(Supplied material)
_____

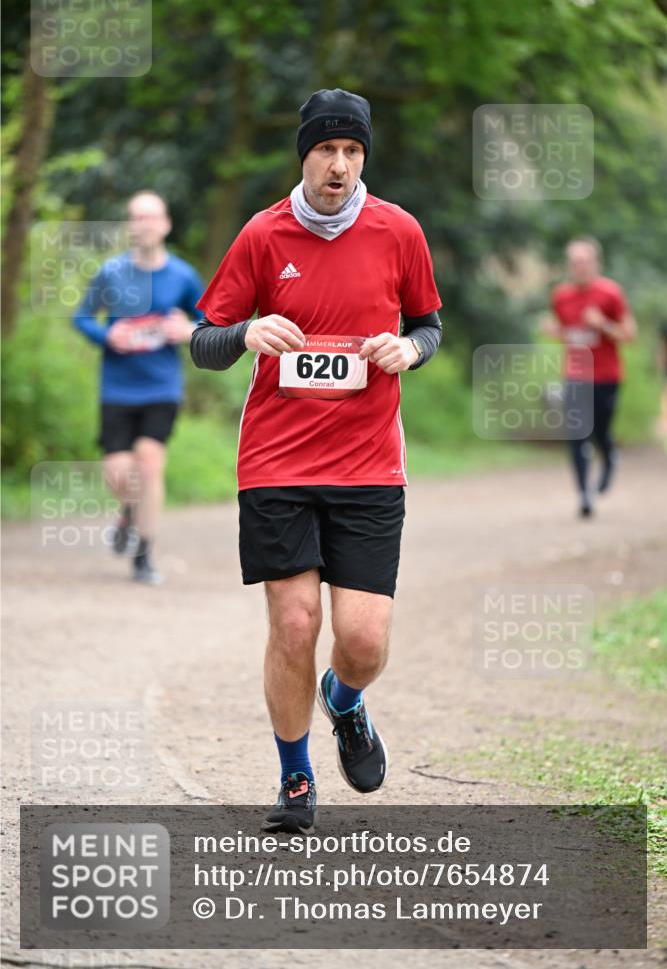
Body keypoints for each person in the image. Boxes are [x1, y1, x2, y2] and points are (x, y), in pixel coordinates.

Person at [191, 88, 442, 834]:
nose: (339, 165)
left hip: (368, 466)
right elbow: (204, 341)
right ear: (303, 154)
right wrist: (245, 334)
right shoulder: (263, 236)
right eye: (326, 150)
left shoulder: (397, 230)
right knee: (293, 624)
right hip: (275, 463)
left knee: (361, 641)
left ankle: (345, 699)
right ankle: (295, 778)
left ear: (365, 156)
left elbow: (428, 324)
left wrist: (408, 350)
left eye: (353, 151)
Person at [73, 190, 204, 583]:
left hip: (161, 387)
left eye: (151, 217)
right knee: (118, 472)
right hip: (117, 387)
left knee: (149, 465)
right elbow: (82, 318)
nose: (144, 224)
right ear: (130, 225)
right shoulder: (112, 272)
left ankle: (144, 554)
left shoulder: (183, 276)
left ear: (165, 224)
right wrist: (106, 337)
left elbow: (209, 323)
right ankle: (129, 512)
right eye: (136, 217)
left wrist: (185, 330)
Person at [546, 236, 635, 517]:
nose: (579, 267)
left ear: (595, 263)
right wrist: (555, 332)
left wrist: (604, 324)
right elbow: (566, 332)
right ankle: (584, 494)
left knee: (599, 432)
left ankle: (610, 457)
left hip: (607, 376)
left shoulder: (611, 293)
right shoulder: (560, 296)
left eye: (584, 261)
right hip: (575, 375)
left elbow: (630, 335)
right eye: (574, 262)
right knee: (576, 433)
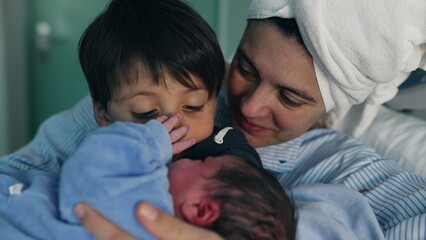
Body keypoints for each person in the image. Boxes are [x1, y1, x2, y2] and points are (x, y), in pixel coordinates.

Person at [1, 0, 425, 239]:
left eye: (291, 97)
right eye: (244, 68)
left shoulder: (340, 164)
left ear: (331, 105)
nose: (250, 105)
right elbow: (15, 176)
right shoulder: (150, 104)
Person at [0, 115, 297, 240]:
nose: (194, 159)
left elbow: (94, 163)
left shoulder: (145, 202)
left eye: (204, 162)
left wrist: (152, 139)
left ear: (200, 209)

_____

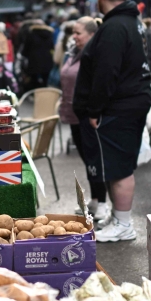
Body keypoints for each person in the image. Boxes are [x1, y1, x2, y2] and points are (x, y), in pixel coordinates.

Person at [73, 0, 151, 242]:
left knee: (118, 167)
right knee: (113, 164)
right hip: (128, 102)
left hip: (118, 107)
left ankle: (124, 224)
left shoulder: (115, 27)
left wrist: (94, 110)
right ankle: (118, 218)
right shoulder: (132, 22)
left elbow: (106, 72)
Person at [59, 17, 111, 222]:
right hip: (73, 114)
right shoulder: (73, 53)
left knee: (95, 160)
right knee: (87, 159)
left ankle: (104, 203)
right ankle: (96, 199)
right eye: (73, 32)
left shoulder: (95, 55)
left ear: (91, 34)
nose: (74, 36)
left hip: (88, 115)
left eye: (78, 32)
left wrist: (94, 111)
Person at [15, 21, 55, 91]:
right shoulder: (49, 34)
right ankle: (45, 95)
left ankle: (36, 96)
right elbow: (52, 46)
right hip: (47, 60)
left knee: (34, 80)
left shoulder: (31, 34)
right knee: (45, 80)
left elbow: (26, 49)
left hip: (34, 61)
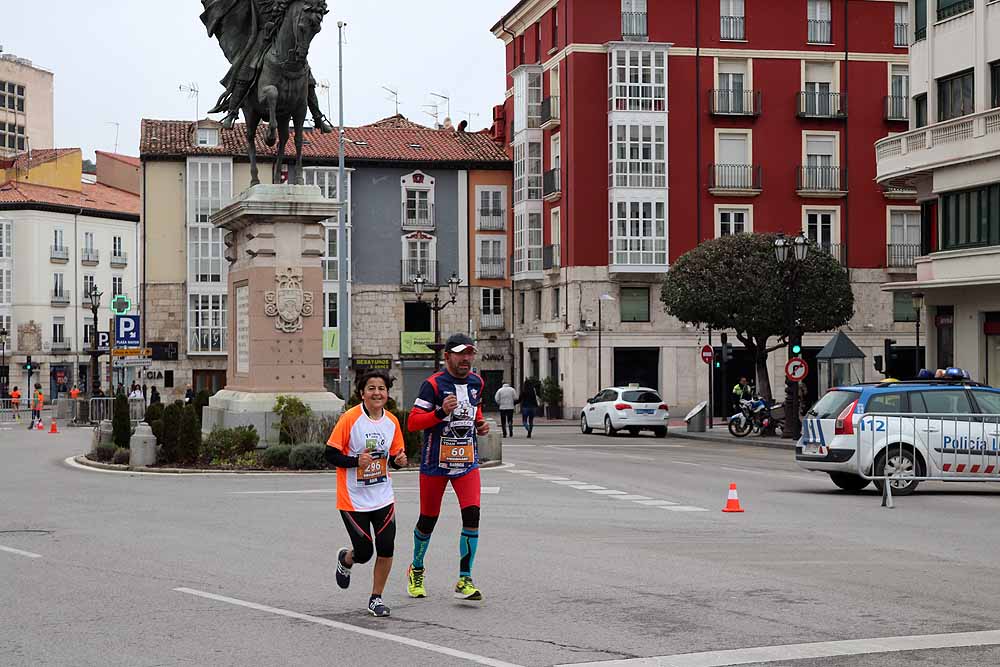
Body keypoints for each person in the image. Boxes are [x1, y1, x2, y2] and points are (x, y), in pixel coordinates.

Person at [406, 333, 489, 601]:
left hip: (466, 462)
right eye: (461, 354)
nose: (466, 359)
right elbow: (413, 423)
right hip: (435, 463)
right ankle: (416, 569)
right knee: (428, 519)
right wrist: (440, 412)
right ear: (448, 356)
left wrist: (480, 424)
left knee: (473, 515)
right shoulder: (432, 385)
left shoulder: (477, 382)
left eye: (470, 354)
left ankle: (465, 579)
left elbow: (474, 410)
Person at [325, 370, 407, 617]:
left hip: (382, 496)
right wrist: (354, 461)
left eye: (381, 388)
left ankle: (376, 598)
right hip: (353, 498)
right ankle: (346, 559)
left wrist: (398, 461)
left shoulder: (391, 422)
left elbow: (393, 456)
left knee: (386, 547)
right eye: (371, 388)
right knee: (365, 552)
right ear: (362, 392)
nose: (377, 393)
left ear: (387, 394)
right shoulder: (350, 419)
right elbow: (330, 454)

_____

(Description of the task) When you reach the line in the material above that holds "right eye: (244, 68)", begin reproducing lines exactly, and stop after the line that holds "left ear: (200, 209)".

(Exercise response)
right eye: (244, 68)
left shoulder: (340, 164)
left ear: (331, 105)
nose: (250, 105)
right elbow: (15, 176)
right shoulder: (150, 104)
Person at [0, 115, 297, 240]:
nose: (194, 159)
left elbow: (94, 163)
left shoulder: (145, 202)
left eye: (204, 162)
left wrist: (152, 139)
left ear: (200, 209)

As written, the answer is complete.